What I'd like to do is have a 'box' that is my media/file server , backup and can stream TV ( freesat ) to some XBMC clients .

So my plan is to set up the server using WHS2011 as a backend for Media Portal . WHS2011 can deal with the server duties , backups etc and Media Portal can deal with the TV part .

I've got myself a rack mount 4U server case from Ebay so that's the case sorted. The case will take up to 10 drives but I obviously won't have that many in there to start with , probably one for the os two main drives and two server backup and one PC backup .

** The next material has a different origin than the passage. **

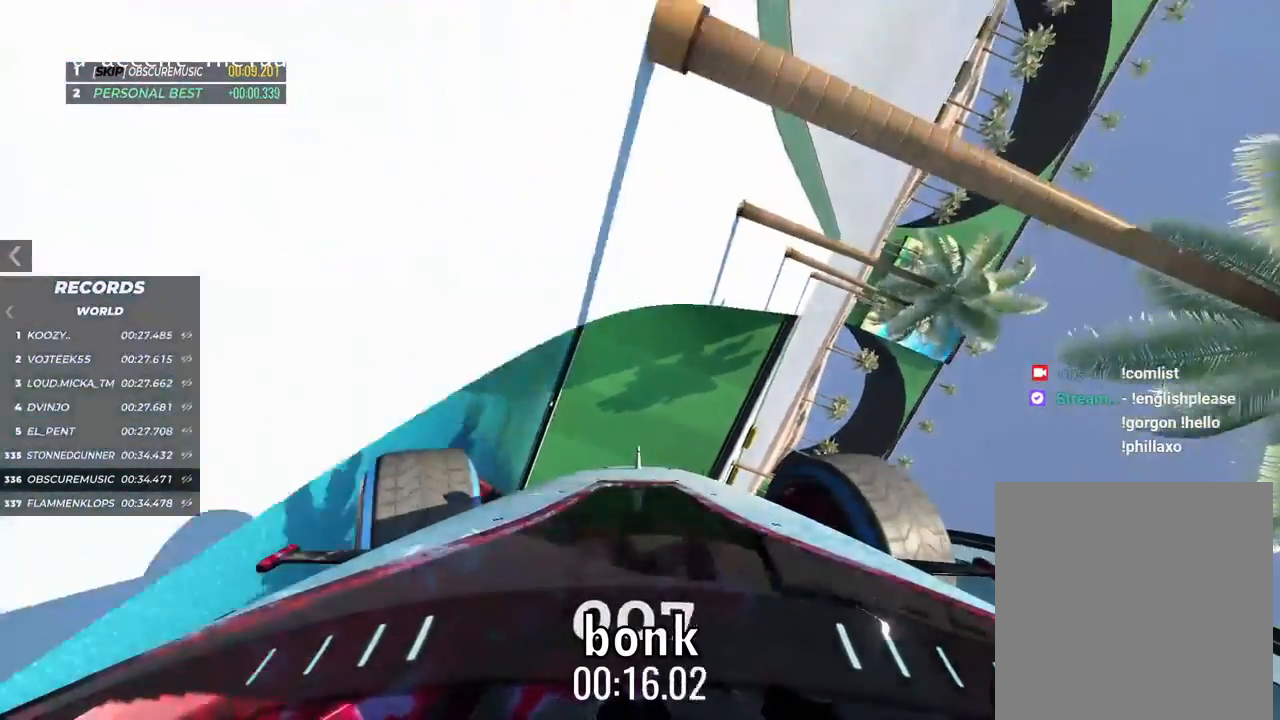
{"keys": []}
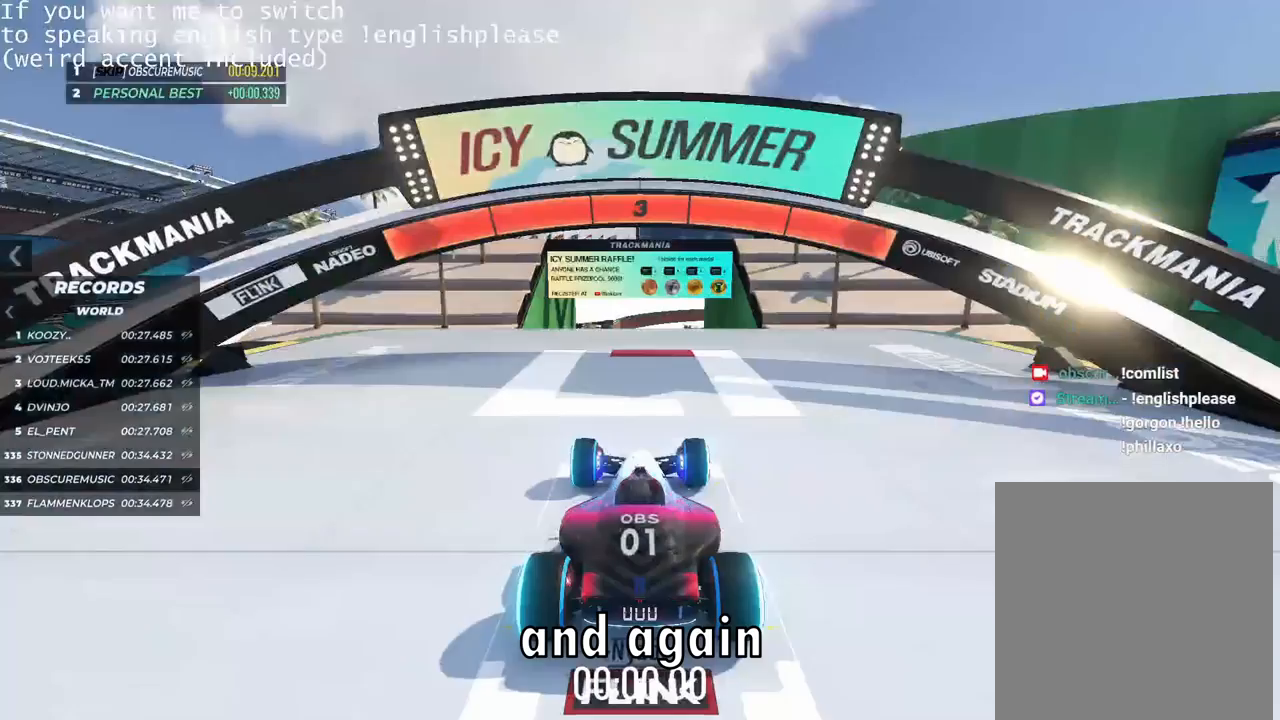
{"keys": [], "events": []}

I'm not specing the drives as I've got most of them already .


Dualcore Intel .

YOUR BASKET
1 x xenon intel core i3 2120 3.30ghz bundle £164.98
1 x lian li ib-01b pci-express 5-port sata-ii & 1-port e-sata raid controller £69.98
1 x corsair builder series cx 430w v2 '80 plus' power supply (cmpsu-430cxukv2) £36.98
1 x compro videomate s350 digital satellite tv card - retail £20.99
total : £305.53 (includes shipping : £10.50).




quadcore amd

your basket
1 x xenon amd bulldozer fx-4 4100 3.60ghz bundle - quad core £173.99
1 x corsair builder series cx 430w v2 '80 plus' power supply (cmpsu-430cxukv2) £36.98
1 x compro videomate s350 digital satellite tv card - retail £20.99
1 x startech 2 port pci express internal sata ii controller card (pexsata22i) £19.99
total : £263.95 (includes shipping : £10.00).




dualcore amd


your basket
1 x xenon amd x2 250 3.00ghz bundle - dual core £114.98
1 x corsair builder series cx 430w v2 '80 plus' power supply (cmpsu-430cxukv2) £36.98
1 x compro videomate s350 digital satellite tv card - retail £20.99
1 x startech 2 port pci express internal sata ii controller card (pexsata22i) £19.99
total : £204.95 (includes shipping : £10.00).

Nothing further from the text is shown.